● **Textauszug**
|---|

Innovatives aus Österreich: Das Wohlfühlländle

Österreichs Bregenzer Wald steht für Lebens- und Arbeitsqualität im ländlichen Raum. Kein Wunder, dass immer mehr Frauen hinziehen.

Kirchturm spiegelt sich in Glasfront

Das Frauenmuseum in Hittisau Foto: imago-images

Hittisau, Bezau, Schoppernau – eine Fahrt durch die Dörfer des Bregenzerwalds ist Balsam für die Augen. Nicht allein wegen der idyllischen Landschaft. Nein. Auf den zweiten Blick fällt auf: Hier gibt es keine aufdringlichen Werbetafeln, keine Bausünden, keine hässlichen Supermärkte oder Gewerbegebiete, die anderswo wie Krebsgeschwüre an den Ortsrändern wuchern. Stattdessen immer wieder alte oder neue Häuser aus unbehandeltem Holz und Glas. Mal verschindelt, mal aus senkrechten oder waagerechten Holzlatten, schmücken sie höchstens rote oder grüne Fensterläden.

Ob Versicherungsgebäude, Sozialzentrum oder Drogeriemarkt – fast alles ist in Gehäusen von schlichter Eleganz untergekommen. Wie kam es zu dem einheitlichen Baustil? Und was stehen für Menschen dahinter? Als Beispiel mag das Frauenmuseum in Hittisau dienen: Mit seiner schnörkellosen Hülle aus heller Weißtanne und breiter Glasfront schwebt es über der Feuerwehr des Dorfes. Radikal zeitgenössisch sieht es aus und fügt sich dennoch gut in die traditionelle Dorfstruktur ein. In den zwanzig Jahren seines Bestehens hat es bereits mehrere Architekturpreise bekommen, 2017 auch den Österreichischen Museumspreis.

|---|

● **Anforderung A**
Suche aus der Auflistung unten alle Zeilen heraus, in denen das Wort „introduces“ vorkommt.

● **Die Daten**
|---|

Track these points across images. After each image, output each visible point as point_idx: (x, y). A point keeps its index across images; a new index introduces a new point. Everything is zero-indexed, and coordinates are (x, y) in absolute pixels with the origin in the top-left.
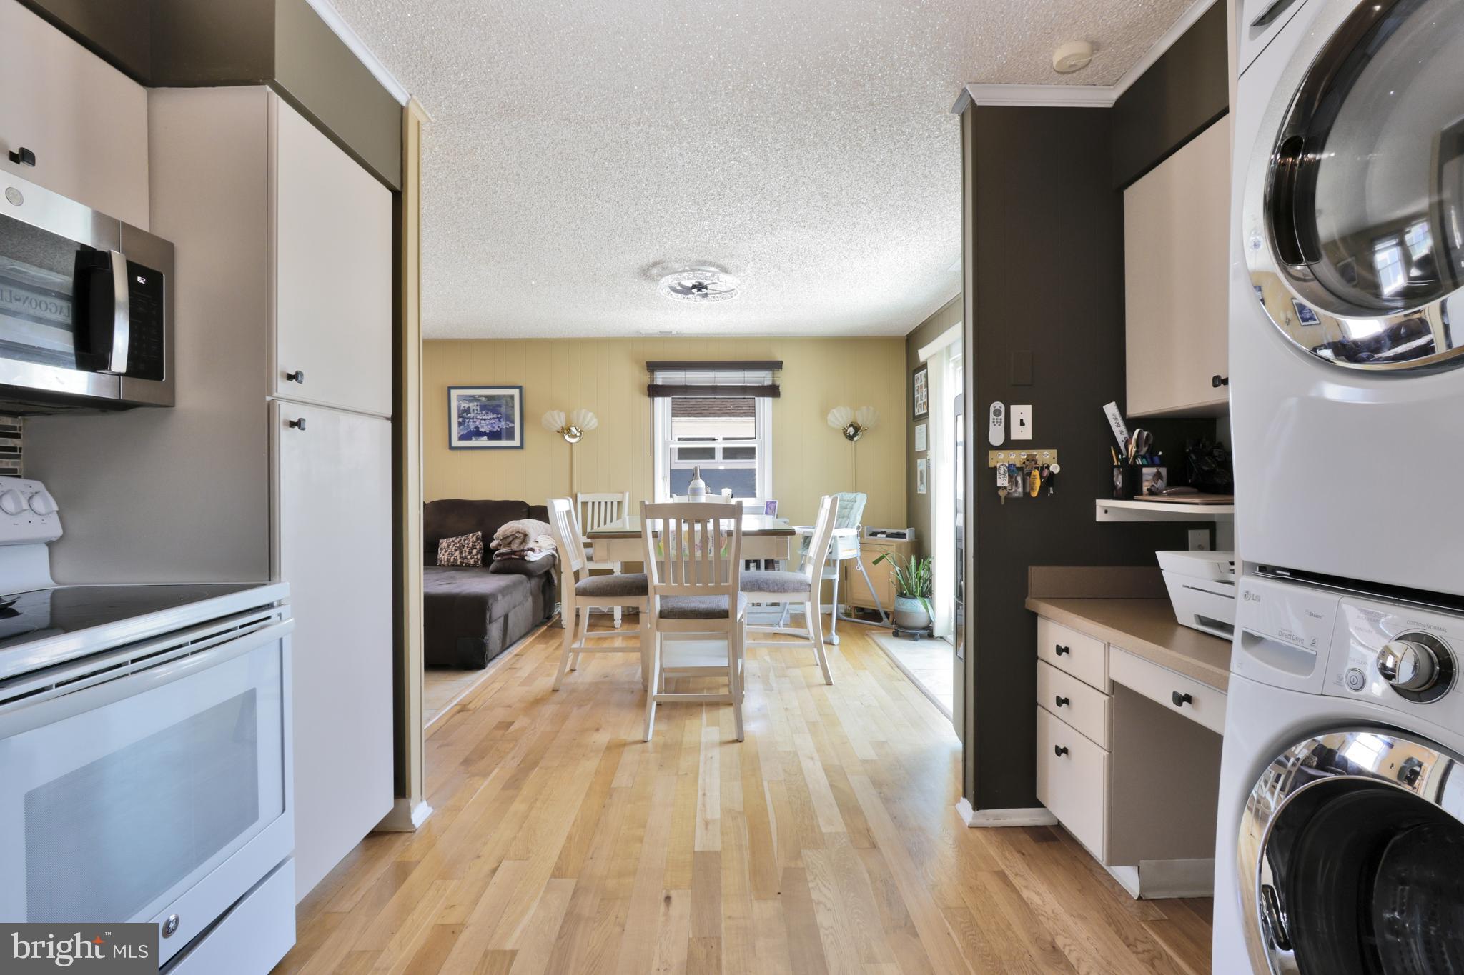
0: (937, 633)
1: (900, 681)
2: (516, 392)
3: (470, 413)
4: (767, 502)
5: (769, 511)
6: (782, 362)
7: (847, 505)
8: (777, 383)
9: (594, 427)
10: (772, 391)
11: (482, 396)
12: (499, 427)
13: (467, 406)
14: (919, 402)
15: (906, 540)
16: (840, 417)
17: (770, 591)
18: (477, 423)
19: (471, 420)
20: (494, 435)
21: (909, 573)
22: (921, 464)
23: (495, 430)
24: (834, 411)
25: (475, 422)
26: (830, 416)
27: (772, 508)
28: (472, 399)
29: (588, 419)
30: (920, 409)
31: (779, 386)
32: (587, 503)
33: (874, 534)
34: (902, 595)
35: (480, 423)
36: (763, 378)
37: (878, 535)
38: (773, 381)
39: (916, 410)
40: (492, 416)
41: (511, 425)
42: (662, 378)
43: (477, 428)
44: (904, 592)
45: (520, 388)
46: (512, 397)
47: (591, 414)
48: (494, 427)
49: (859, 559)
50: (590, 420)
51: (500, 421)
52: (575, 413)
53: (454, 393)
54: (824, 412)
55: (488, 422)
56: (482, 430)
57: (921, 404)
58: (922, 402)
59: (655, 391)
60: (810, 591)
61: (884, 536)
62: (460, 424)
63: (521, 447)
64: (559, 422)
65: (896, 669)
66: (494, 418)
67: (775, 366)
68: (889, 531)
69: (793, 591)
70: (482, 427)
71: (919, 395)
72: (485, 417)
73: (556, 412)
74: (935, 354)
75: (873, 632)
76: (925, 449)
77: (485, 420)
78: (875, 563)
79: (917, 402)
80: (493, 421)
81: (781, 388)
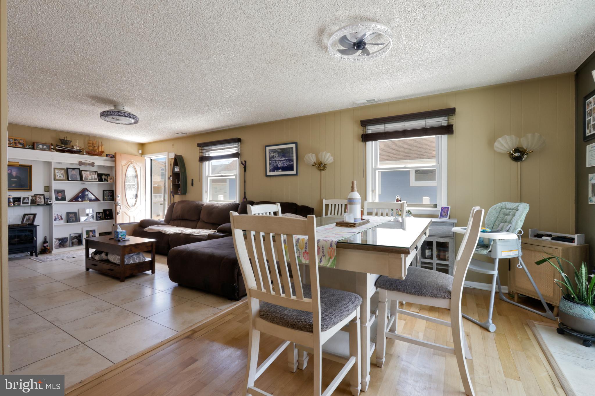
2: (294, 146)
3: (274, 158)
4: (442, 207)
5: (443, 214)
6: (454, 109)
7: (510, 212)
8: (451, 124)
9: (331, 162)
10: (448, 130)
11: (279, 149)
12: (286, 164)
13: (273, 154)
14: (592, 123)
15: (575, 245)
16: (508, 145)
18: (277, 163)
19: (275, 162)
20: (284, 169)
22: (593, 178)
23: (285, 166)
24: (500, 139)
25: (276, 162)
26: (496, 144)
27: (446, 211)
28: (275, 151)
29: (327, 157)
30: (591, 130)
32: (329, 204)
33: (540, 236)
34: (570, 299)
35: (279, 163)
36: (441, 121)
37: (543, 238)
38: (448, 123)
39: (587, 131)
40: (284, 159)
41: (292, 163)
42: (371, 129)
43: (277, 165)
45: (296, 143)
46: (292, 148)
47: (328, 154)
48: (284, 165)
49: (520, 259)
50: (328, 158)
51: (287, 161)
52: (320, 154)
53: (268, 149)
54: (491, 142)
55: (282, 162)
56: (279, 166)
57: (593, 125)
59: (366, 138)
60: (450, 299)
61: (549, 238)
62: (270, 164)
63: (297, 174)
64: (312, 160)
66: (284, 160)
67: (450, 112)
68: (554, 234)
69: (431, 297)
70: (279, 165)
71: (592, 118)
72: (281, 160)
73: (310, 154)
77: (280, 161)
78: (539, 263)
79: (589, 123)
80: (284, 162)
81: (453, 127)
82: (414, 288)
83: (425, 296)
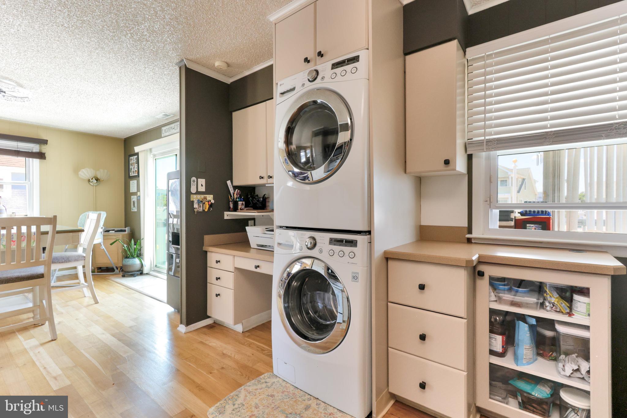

|---|

● **Anforderung B**
Schreibe den Beitrag über die Holzarchitektur im Bregenzerwald im Anschluss an seinen letzten Satz weiter.

● **Antwortfeld A**
Track these points across images. After each image, output each visible point as point_idx: (x, y). A point keeps its index across images; a new index introduces a new point. Everything is zero-indexed, and coordinates are (x, y) in absolute pixels with the origin in the top-left.

● **Antwortfeld B**
„Eigentlich sollte hier ein Heimatmuseum entstehen, aber dann kam von einer engagierten Bregenzerwälderin, Elisabeth Stöcker, die Idee, ein Frauenmuseum zu machen. Das wurde dann auch von der Gemeinde und zwar mehrheitlich von Männern beschlossen. Man ist hier nämlich sehr auf Konsens bedacht“, erzählt Helga Rädler, eine der Kulturvermittlerinnen des Museums.

Überzeugt haben die Mythen von starken Frauen im Bregenzerwald. Im Dreißigjährigen Krieg sollen sie die Schweden in die Flucht geschlagen haben. Historisch belegt ist außerdem, dass es zu Beginn des 19. Jahrhunderts unter napoleonischer Herrschaft einen Weiberaufstand gab, mit dem die Frauen verhindern wollten, dass ihre Männer und Söhne eingezogen werden.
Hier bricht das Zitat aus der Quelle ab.